Shutat's good humor wasn't dimmed. "Then we'll just have to hope you're able to get us rooms at the hotel," he grinned.

Chugi didn't say anything, but his knowing snicker was a dead giveaway to his feelings. It was the only sound in the carriage as a huge shadow loomed out of the hills; the walls of Winhill. In the night, they seemed impossibly high, impossibly thick, and the guns stationed every fifty feet were impossibly huge.

This is the city of your vision, Griever pointed out, and Shutat was pleased that it only hurt a little bit. Perhaps he'd only needed some real sleep, after all.

Yes, I suppose it is, he agreed, surveying them. They were burning, and broken in places. Damn, the place is huge. What kind of army would it take to do that kind of damage to a city as fortified as this?

Tens of thousands, and at least a thousand magic users, Griever opined seriously. But apparently someone will be determined enough to gather such a force.

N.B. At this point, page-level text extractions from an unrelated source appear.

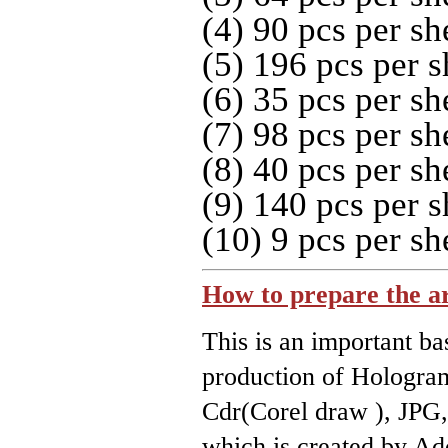
(4) 90 pcs per sh
(5) 196 pcs per s
(6) 35 pcs per sh
(7) 98 pcs per sh
(8) 40 pcs per sh
(9) 140 pcs per s
(10) 9 pcs per sh
How to prepare the a
This is an important ba
production of Hologra
Cdr(Corel draw ), JPG, 
which is created by Ad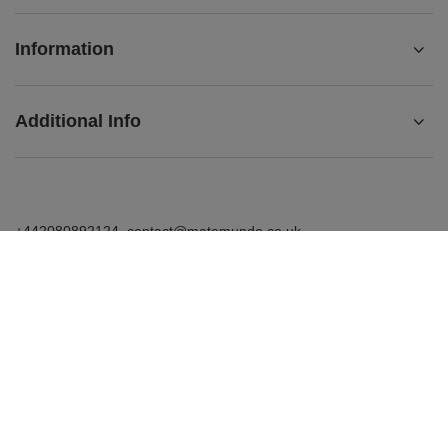
Information
Additional Info
+442080892124
contact@matemundo.co.uk
MateMundo.co.uk
,
Ostrowskiego 9/129
,
53-238
Wrocław
(Poland)
In the store we present the gross prices (incl. VAT).
VAT rates for domestic consumers:
United Kingdom
.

But why? Shutat blinked, as the carriage pulled up to the huge, outward-swinging gates. It stopped for a few minutes as the driver and the gatekeeper exchanged codewords or passwords. I mean, aside from the fact that it's really well defended, what is the point of using that kind of manpower to attack it? The Winhilli have nothing unique but chocobos, and most military folk prefer mechanized transport anyway.

Nevertheless, Griever repeated. This is foreseen as burning.

The carriage was going much slower now, the way jagged and bumpy and jarring, for the road was rutted earth. Beyond the huge wall, to Shutat's surprise, wasn't a city but a slice of history. Houses and boardwalks and rooms that were entirely antiquated. There were yards, single storey houses, and a dearth of apartment complexes. It's wonderful, said Shutat, thinking of the cramped highrises of Tears' Point.

"All out," said the driver, and as Shutat and his friends got out of the carriage, the driver started tossing their bags down to them. "Hotel's that way," he said helpfully. "Have a nice night." He then proceeded to ignore them entirely as he began releasing his chocobos from their harnesses, whistling at them and fussing over them.

"Well," said Shutat, amused, as he shouldered his duffel. "I guess that's as good a welcome to Winhill as any stranger's likely to get." Grinning at Naia, he said, "Let's go find ourselves a place to sleep."

"You sleep any more, Shu," warned Chugi, "and I'm gonna start calling you Van Winkel."